Assignment => All lines holding the string "TURNO" should be copied from the data below.

Material provided =>
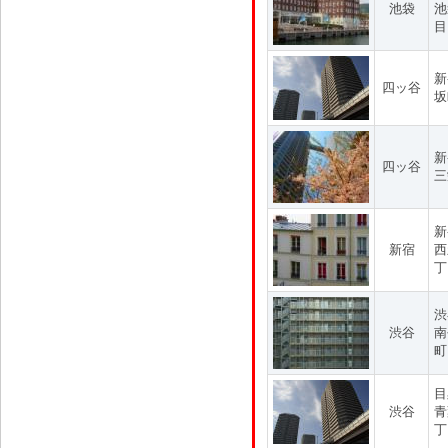
池袋
池
目
新
四ッ谷
坂
新
四ッ谷
三
新
新宿
西
丁
渋
渋谷
南
町
目
渋谷
青
丁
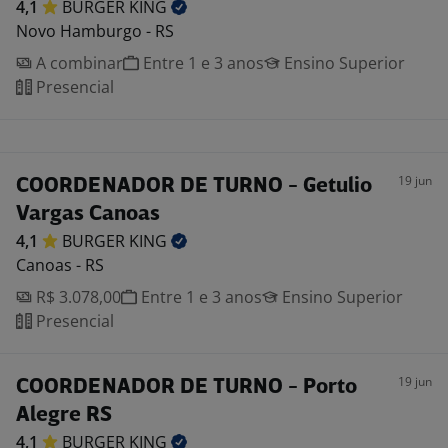
4,1
BURGER
KING
Novo Hamburgo - RS
A combinar
Entre 1 e 3 anos
Ensino Superior
Presencial
19 jun
COORDENADOR DE TURNO - Getulio
Vargas Canoas
4,1
BURGER
KING
Canoas - RS
R$ 3.078,00
Entre 1 e 3 anos
Ensino Superior
Presencial
19 jun
COORDENADOR DE TURNO - Porto
Alegre RS
4,1
BURGER
KING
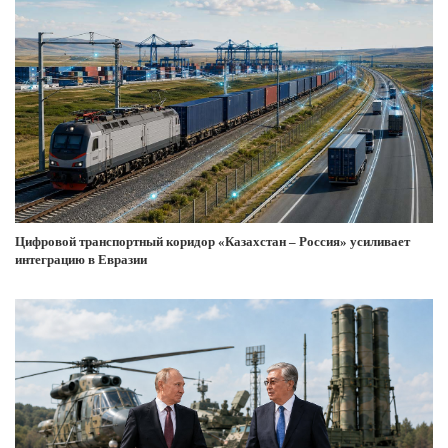
Цифровой транспортный коридор «Казахстан – Россия» усиливает
интеграцию в Евразии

Result =>
COORDENADOR DE TURNO - Getulio
COORDENADOR DE TURNO - Porto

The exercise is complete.